▸ SUPPLIED PASSAGE:
· · · ·

Below is another devotion from my friend Michael Neveu. I pray it blesses you!
Living Unclothed Before God and Unmasked Before the World
“Living your naked truth” usually means being authentic, honest, and unapologetically yourself. Modern culture’s anthem is self-expression. Be real, be raw, be you. Scripture takes that instinct, turns it inside out, and says: good. Now take off the fig leaves too.
Living your biblical naked truth is not performative “transparency.” It is standing before God without disguise and walking before others without deceit. It is courage to live in the light instead of the shadows because truth is not a brand. It is reality as God sees it.
1) The first truth: we hide (Genesis 2–3)
Before sin, Adam and Eve were “naked and unashamed.” After sin, they were “naked” and immediately afraid, defensive, and busy stitching coverage. The first move after the fall was not a lecture. It was concealment. Fig leaves were the original PR department.
That shift is the human story in miniature:
- Innocence to shame
- Openness to hiding
- Communion to concealment
This is one reason the Bible endures under scrutiny. It does not flatter us. It diagnoses us. It explains the impulse to curate, spin, and compartmentalize with a clarity that outperforms most modern frameworks. We are not mainly misunderstood. We are, by nature, hiding.
Leadership application: every organization eventually mirrors Eden. People cover mistakes, massage numbers, manage impressions, and protect the “image.” Biblical truth starts by naming the instinct, then calling it what it is: fear dressed as competence.
2) Truth as exposure that heals (Hebrews 4:13; 1 John 1:7–9)

· · · ·

▸ SOURCE DATA:
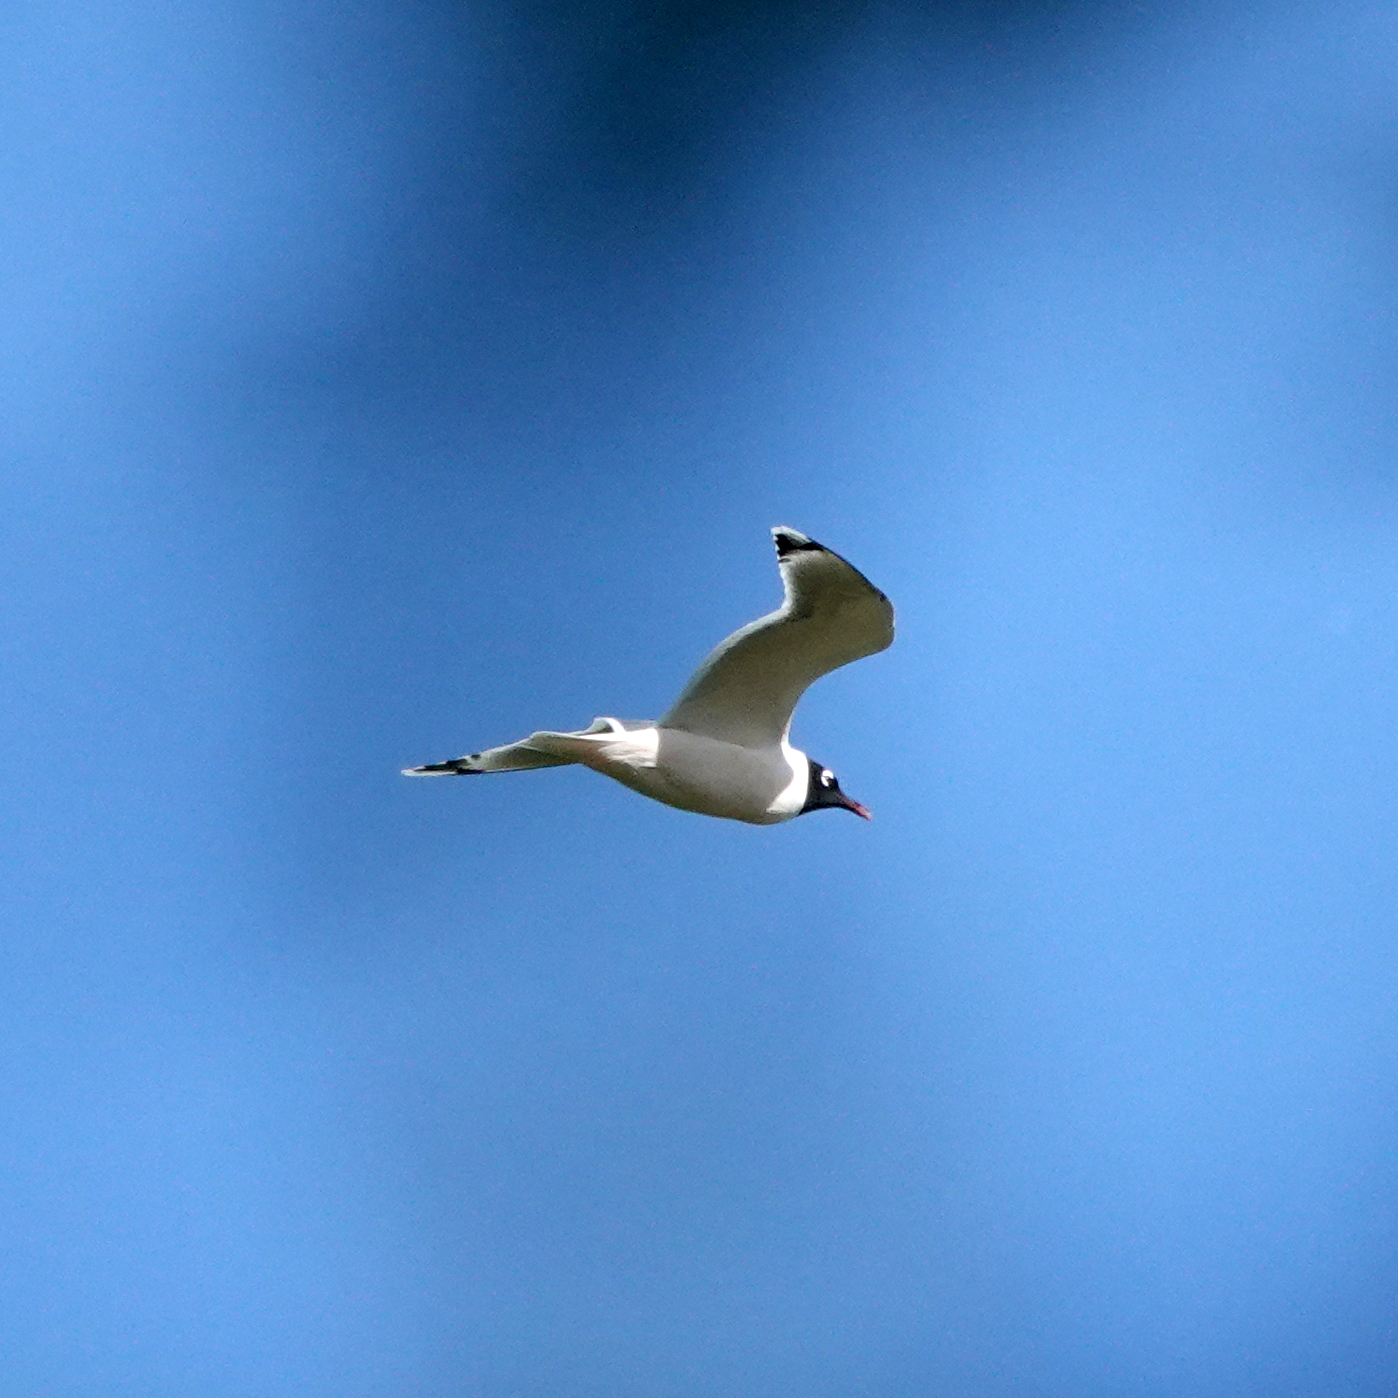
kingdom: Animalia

· · · ·

▸ COMPLETE THE FOLLOWING:
1. Decide whether each statement agrees with the devotion on living unclothed before God, answering yes or no and quoting the deciding words: (a) the first move after the fall was a lecture; (b) fig leaves are called the original PR department; (c) people are described as mainly misunderstood.
2. Go on with the devotion on living unclothed before God, picking up after its heading "2) Truth as exposure that heals (Hebrews 4:13; 1 John 1:7–9)."

▸ ANSWERS BELOW:
1.
(a) No: "The first move after the fall was not a lecture. It was concealment."
(b) Yes: "Fig leaves were the original PR department."
(c) No: "We are not mainly misunderstood. We are, by nature, hiding."

2.
Hebrews 4:13 says everything is “naked and exposed” before God. That is Scripture’s baseline. There is no such thing as a private self. God is not fooled by your highlight reel, and He is not intimidated by your blooper reel.
So truth is not merely “accuracy.” It is exposure, and then mercy. First John ties truth to walking in the light: “If we confess our sins… he is faithful and just to forgive.” Confession is not humiliation. It is liberation. Biblical truth does not use exposure to crush you; it uses exposure to cleanse you.
Modern authenticity often means, “I will be true to myself.” Biblical authenticity means, “I will be honest before God.” One can become self-justifying. The other becomes repentant. And repentance is not weakness; it is reality, finally admitted.
Leadership application: people don’t trust leaders who never fail. They trust leaders who tell the truth about failure, correct it, and keep going. A culture that can confess is a culture that can improve. A culture that cannot confess will eventually lie, then rot.
3) Truth as integrity, freedom, and witness (Psalm 51:6; John 8:32)
Psalm 51:6 says God delights in “truth in the inward being.” Biblical truth is not only outward honesty; it is inward alignment. It is the end of the double life. It is refusing to live two different stories, one for the sanctuary and one for the street, one for the boardroom and one for the browser.
Jesus says, “You will know the truth, and the truth will set you free” (John 8:32). Not “the truth will make you right.” Not “the truth will make you superior.” Free: from shame, from hiding, from the exhausting work of self-curation.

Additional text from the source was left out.